Der LBC-200 arbeitet nach dem Abschattungsprinzip,
d.h. ein auf die Drehflügel projizierter Laserspot wird aus zwei
unterschiedlichen Blickwinkeln betrachtet, dabei ist der eine Blickwinkel des
Empfängers A nahezu identisch mit dem ausgesendeten Laserstrahl, der
Blickwinkel des zweiten Empfängers B beträgt hingegegen ca. 30° in Bezug zum
Laserstrahl. Mit Hilfe des Empfängers A wird die Laserleistung konstant
gehalten. Aus der Sicht von Empfänger B wird nun der Laserspot in einem
bestimmten Drehwinkelbereich vollständig abgedeckt, was zu einer äußerst
zuverlässigen Detektion der Drehflügel führt.
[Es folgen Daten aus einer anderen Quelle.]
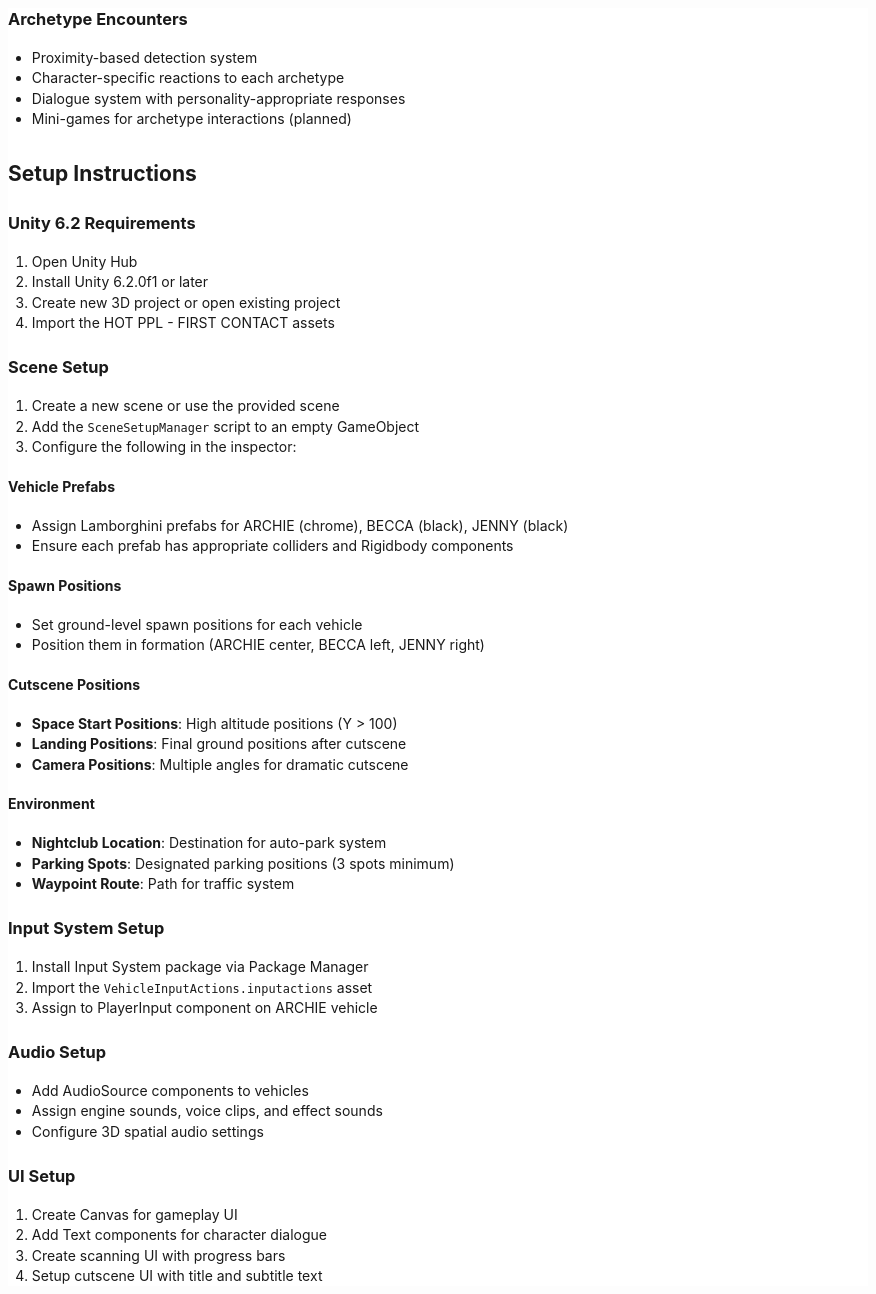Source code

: ### Archetype Encounters
- Proximity-based detection system
- Character-specific reactions to each archetype
- Dialogue system with personality-appropriate responses
- Mini-games for archetype interactions (planned)

## Setup Instructions

### Unity 6.2 Requirements
1. Open Unity Hub
2. Install Unity 6.2.0f1 or later
3. Create new 3D project or open existing project
4. Import the HOT PPL - FIRST CONTACT assets

### Scene Setup
1. Create a new scene or use the provided scene
2. Add the `SceneSetupManager` script to an empty GameObject
3. Configure the following in the inspector:

#### Vehicle Prefabs
- Assign Lamborghini prefabs for ARCHIE (chrome), BECCA (black), JENNY (black)
- Ensure each prefab has appropriate colliders and Rigidbody components

#### Spawn Positions
- Set ground-level spawn positions for each vehicle
- Position them in formation (ARCHIE center, BECCA left, JENNY right)

#### Cutscene Positions
- **Space Start Positions**: High altitude positions (Y > 100)
- **Landing Positions**: Final ground positions after cutscene
- **Camera Positions**: Multiple angles for dramatic cutscene

#### Environment
- **Nightclub Location**: Destination for auto-park system
- **Parking Spots**: Designated parking positions (3 spots minimum)
- **Waypoint Route**: Path for traffic system

### Input System Setup
1. Install Input System package via Package Manager
2. Import the `VehicleInputActions.inputactions` asset
3. Assign to PlayerInput component on ARCHIE vehicle

### Audio Setup
- Add AudioSource components to vehicles
- Assign engine sounds, voice clips, and effect sounds
- Configure 3D spatial audio settings

### UI Setup
1. Create Canvas for gameplay UI
2. Add Text components for character dialogue
3. Create scanning UI with progress bars
4. Setup cutscene UI with title and subtitle text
Um ein Doppel- oder Mehrfachzählen zu vermeiden, wird mittels speziellem
Algorithmus der Lasersensor nach Erkennen eines Drehflügels für eine gewisse
Zeit gesperrt (sogenannte Totzeit), ferner wird durch normierte
(intensitätsunabhängige) Auswertung sowie durch Laserleistungsnachregelung der
Einfluss der Oberfläche nahezu unterdrückt. Die spezielle Geometrie des Sensors
erlaubt ein Arbeiten in einem Abstandsbereich zum Flügelrad von 150 mm bis 300
mm, Drehzahlen bis 30000 U/min werden sowohl digital (0V/+24V) als auch analog
(0...+10V) angezeigt.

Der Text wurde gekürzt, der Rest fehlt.